[Records excerpted from a collection]
━━━
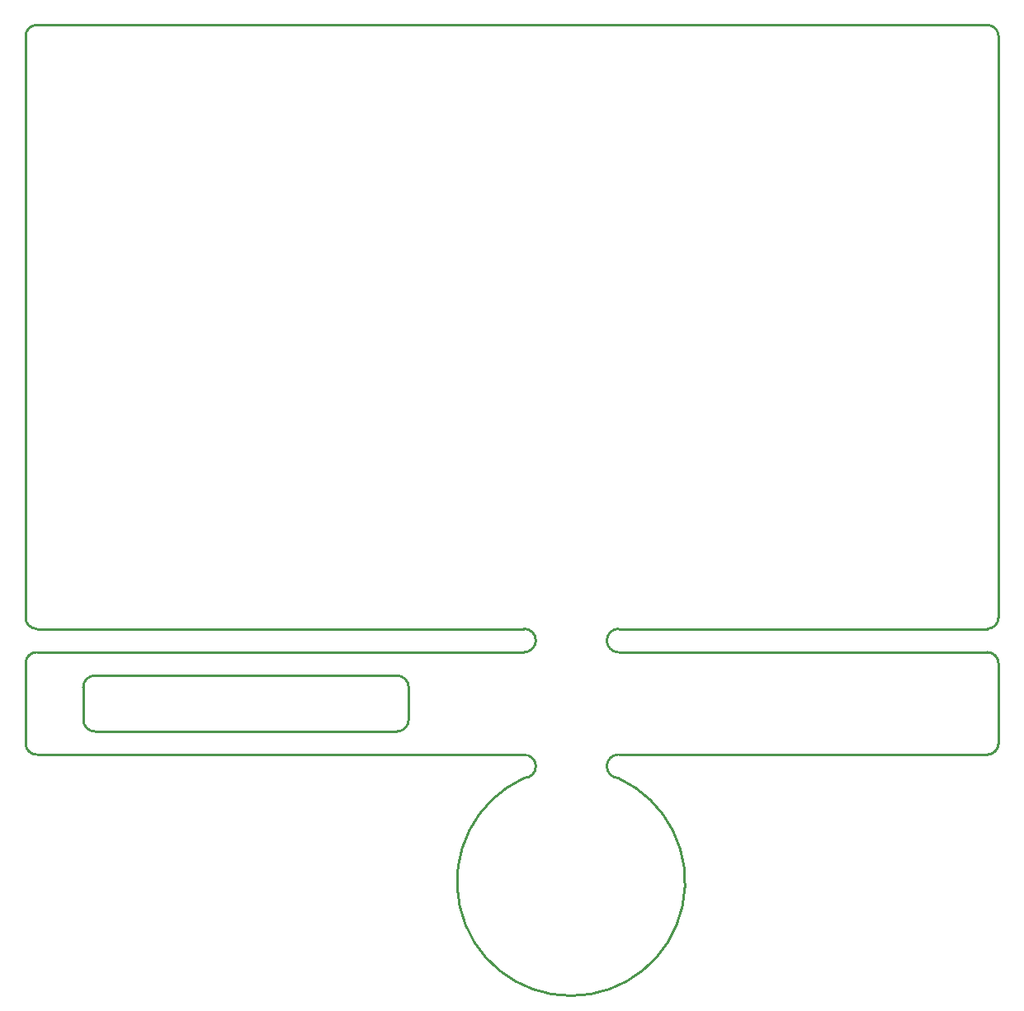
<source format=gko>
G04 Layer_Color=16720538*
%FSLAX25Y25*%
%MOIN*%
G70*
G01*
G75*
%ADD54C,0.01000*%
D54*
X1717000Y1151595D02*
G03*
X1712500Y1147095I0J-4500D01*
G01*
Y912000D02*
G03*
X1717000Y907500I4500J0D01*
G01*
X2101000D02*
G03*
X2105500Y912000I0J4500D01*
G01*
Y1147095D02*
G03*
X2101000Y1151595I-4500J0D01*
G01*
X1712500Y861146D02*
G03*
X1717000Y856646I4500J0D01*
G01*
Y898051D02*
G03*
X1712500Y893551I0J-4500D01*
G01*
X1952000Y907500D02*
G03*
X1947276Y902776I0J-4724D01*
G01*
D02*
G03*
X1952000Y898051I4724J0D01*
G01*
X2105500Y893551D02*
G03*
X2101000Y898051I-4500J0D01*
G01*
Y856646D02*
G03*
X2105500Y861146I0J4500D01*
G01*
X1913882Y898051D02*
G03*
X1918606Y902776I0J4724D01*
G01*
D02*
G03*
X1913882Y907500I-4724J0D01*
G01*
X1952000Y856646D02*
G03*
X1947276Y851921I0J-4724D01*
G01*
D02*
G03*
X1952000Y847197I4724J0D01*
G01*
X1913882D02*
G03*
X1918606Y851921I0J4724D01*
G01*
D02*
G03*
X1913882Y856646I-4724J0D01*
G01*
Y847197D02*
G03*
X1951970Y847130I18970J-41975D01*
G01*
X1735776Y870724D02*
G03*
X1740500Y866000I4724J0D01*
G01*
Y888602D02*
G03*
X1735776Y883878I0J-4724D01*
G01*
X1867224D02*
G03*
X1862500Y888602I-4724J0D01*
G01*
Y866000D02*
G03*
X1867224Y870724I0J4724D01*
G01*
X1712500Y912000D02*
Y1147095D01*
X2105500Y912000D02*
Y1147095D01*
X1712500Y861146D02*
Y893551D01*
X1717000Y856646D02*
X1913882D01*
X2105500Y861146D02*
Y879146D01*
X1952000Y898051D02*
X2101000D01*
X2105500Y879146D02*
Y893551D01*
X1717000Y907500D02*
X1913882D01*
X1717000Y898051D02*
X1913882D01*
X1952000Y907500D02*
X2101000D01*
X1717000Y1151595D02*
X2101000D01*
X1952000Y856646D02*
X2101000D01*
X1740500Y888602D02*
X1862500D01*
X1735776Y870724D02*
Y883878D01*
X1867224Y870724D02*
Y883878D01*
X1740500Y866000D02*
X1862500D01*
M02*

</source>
━━━
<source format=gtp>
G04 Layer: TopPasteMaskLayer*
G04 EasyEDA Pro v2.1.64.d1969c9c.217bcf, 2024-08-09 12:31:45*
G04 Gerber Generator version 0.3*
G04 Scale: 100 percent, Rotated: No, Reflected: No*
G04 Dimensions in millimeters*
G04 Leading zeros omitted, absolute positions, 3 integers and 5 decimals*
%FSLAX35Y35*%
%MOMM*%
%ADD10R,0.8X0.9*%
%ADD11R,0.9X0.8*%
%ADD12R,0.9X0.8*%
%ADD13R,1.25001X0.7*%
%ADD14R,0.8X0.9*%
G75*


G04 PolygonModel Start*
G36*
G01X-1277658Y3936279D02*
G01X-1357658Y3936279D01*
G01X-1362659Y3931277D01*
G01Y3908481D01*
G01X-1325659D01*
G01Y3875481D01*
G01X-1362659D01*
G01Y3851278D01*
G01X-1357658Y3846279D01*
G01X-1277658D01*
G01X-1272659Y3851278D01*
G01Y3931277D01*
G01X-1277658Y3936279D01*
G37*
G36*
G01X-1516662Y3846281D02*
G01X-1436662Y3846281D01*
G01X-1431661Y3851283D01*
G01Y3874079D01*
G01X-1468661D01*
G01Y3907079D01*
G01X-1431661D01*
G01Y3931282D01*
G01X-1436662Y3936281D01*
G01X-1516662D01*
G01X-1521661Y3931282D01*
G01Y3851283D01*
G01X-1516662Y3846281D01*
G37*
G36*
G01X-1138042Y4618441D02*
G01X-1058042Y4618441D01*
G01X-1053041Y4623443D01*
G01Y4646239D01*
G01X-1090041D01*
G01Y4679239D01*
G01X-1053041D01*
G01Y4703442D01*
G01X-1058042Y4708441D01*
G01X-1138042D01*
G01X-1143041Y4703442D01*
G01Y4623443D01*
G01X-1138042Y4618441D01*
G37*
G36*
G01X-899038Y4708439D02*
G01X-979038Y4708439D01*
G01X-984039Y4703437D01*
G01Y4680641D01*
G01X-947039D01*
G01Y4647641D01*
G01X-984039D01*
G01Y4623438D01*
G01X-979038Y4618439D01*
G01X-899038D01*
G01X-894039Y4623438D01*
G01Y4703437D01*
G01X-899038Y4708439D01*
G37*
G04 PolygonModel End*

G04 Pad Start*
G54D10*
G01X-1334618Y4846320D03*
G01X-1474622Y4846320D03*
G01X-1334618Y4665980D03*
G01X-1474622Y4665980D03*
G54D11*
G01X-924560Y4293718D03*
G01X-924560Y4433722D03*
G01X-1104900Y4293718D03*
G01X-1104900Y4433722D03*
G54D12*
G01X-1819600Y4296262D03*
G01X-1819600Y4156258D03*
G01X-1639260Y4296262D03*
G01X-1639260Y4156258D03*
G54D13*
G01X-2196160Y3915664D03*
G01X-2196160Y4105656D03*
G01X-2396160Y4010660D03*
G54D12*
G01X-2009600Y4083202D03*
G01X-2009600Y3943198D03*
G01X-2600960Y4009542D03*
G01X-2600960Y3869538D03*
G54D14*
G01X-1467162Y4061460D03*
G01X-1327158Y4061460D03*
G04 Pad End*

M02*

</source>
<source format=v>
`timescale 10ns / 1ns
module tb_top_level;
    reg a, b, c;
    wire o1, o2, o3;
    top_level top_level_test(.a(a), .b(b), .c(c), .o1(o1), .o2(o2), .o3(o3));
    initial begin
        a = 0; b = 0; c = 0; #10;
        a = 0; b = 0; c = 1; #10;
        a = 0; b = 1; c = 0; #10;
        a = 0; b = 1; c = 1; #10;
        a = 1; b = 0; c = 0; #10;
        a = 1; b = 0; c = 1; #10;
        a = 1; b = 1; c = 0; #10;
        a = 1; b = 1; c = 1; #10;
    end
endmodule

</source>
━━━
Your instructions: Scan the records for the word "format". Copy each line where it turns up.

Answer section:
<source format=gko>
<source format=gtp>
<source format=v>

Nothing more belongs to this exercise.